- [Passage to read]:

● ● ● ● ●

Binding a value to any name (copying a refernce) is O(1). Simple operators on
integers (whose values are small: e.g., under 12 digits) like + or == are also
O(1). Assume small integers unless explicitly told otherwise.
In all these examples, N = len(data-type). The operations are organized by
increasing complexity
Lists:
Complexity
Operation | Example | Class | Notes
--------------+--------------+---------------+-------------------------------
Index | l[i] | O(1) |
Store | l[i] = 0 | O(1) |
Length | len(l) | O(1) |
Append | l.append(5) | O(1) |
Pop | l.pop() | O(1) | same as l.pop(-1), popping at end
Clear | l.clear() | O(1) | similar to l = []
Slice | l[a:b] | O(b-a) | l[1:5]:O(l)/l[:]:O(len(l)-0)=O(N)
Extend | l.extend(...)| O(len(...)) | depends only on len of extension
Construction | list(...) | O(len(...)) | depends on length of ... iterable
check ==, != | l1 == l2 | O(N) |
Insert | l[a:b] = ... | O(N) |
Delete | del l[i] | O(N) |
Containment | x in/not in l| O(N) | searches list
Copy | l.copy() | O(N) | Same as l[:] which is O(N)
Remove | l.remove(...)| O(N) |
Pop | l.pop(i) | O(N) | O(N-i): l.pop(0):O(N) (see above)
Extreme value | min(l)/max(l)| O(N) | searches list
Reverse | l.reverse() | O(N) |
Iteration | for v in l: | O(N) |
Sort | l.sort() | O(N Log N) | key/reverse mostly doesn't change
Multiply | k*l | O(k N) | 5*l is O(N): len(l)*l is O(N**2)
Tuples support all operations that do not mutate the data structure (and with
the same complexity classes).
Sets:
Complexity
Operation | Example | Class | Notes
--------------+--------------+---------------+-------------------------------
Length | len(s) | O(1) |
Add | s.add(5) | O(1) |
Containment | x in/not in s| O(1) | compare to list/tuple - O(N)
Remove | s.remove(..) | O(1) | compare to list/tuple - O(N)
Discard | s.discard(..)| O(1) |
Pop | s.pop() | O(1) |
Clear | s.clear() | O(1) | similar to s = set()
Construction | set(...) | O(len(...)) | depends on length of ... iterable
check ==, != | s != t | O(len(s)) | same as len(t): False in O(1) if
the lengths are different
<=/< | s <= t | O(len(s)) | issubset
>=/> | s >= t | O(len(t)) | issuperset s <= t == t >= s
Union | s | t | O(len(s)+len(t))

● ● ● ● ●

(Stored data entries)
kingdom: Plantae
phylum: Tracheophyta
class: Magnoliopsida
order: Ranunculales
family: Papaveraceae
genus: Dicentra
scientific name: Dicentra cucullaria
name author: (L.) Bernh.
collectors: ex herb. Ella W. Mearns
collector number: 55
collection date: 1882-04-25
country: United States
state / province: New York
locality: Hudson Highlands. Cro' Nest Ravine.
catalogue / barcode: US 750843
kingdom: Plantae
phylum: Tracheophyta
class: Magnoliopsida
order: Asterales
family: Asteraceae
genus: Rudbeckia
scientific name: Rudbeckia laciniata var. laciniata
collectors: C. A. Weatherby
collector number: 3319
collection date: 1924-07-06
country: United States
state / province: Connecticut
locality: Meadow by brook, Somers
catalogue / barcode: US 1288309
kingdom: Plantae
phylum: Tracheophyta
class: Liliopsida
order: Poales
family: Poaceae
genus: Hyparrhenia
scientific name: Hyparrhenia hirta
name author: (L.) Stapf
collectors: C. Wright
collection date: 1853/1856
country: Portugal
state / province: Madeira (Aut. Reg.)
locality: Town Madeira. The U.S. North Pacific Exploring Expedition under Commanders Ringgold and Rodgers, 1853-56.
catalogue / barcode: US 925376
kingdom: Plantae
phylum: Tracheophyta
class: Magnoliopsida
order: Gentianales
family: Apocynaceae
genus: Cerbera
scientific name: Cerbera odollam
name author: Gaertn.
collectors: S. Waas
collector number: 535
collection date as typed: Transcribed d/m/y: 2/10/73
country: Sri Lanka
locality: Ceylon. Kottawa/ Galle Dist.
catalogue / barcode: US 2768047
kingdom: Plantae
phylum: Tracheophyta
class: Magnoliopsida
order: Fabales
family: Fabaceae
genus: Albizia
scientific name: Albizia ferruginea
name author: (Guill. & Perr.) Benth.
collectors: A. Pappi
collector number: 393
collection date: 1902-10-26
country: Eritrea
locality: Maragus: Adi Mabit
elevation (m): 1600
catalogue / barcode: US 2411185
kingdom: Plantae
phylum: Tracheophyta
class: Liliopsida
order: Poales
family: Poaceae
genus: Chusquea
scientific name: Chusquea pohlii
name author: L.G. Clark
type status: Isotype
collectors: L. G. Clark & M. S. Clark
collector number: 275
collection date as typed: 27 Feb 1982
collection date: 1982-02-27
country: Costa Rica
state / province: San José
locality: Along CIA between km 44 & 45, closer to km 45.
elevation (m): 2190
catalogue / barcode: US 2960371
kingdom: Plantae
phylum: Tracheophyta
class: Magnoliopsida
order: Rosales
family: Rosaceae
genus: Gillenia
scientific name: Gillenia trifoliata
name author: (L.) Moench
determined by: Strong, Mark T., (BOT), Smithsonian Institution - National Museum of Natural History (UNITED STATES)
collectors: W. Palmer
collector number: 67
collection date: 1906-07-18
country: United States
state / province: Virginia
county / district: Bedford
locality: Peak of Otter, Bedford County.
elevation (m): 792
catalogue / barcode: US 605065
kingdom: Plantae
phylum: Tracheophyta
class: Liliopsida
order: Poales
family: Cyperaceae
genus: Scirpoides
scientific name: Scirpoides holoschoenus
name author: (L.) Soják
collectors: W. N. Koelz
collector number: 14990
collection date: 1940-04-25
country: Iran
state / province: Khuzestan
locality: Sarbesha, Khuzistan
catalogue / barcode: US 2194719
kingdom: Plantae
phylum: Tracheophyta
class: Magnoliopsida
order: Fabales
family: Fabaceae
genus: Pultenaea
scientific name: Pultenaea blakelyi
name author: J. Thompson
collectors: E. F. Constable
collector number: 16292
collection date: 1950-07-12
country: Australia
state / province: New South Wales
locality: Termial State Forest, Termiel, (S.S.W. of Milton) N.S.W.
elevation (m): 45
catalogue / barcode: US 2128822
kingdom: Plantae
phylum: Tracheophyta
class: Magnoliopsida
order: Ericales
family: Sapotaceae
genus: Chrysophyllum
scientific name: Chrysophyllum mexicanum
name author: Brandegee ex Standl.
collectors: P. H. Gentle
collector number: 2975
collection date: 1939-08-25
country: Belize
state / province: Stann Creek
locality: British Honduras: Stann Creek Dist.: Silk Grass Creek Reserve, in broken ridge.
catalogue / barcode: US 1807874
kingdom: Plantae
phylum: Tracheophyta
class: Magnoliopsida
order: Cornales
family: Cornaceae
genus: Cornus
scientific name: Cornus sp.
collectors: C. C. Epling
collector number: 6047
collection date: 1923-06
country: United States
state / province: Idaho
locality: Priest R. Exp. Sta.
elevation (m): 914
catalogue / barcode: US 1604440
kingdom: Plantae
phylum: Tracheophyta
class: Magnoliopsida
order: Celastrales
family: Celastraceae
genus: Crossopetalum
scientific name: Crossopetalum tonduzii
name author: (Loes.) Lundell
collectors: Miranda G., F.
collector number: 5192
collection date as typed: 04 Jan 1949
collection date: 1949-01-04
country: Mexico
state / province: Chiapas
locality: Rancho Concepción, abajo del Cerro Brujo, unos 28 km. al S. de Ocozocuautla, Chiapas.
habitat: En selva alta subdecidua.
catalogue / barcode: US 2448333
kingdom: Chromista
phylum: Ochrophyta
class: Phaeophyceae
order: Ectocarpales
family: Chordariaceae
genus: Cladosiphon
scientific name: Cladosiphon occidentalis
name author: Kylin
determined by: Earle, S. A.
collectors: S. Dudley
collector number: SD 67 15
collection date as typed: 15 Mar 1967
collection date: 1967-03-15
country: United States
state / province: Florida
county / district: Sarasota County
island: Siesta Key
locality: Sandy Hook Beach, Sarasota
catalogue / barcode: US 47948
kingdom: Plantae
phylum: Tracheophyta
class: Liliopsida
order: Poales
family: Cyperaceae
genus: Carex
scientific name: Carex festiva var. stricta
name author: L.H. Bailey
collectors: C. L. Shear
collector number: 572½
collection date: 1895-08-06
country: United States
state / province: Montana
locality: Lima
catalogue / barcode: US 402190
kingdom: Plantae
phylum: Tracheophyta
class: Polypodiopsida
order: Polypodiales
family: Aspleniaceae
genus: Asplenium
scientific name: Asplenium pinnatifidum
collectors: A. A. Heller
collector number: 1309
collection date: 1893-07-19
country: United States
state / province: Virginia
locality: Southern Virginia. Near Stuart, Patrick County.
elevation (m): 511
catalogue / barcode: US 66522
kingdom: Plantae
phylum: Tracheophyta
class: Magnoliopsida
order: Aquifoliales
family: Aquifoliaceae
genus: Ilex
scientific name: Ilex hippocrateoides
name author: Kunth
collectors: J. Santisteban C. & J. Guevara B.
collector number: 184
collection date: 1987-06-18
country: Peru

● ● ● ● ●

Reproduce word for word the stretch of the notes on Python operation complexity from "Extreme value |" through "s| O(1) | compare to list/tuple - O(N)". The records play no part in the work here.

- [Task result]:
Extreme value | min(l)/max(l)| O(N) | searches list
Reverse | l.reverse() | O(N) |
Iteration | for v in l: | O(N) |
Sort | l.sort() | O(N Log N) | key/reverse mostly doesn't change
Multiply | k*l | O(k N) | 5*l is O(N): len(l)*l is O(N**2)
Tuples support all operations that do not mutate the data structure (and with
the same complexity classes).
Sets:
Complexity
Operation | Example | Class | Notes
--------------+--------------+---------------+-------------------------------
Length | len(s) | O(1) |
Add | s.add(5) | O(1) |
Containment | x in/not in s| O(1) | compare to list/tuple - O(N)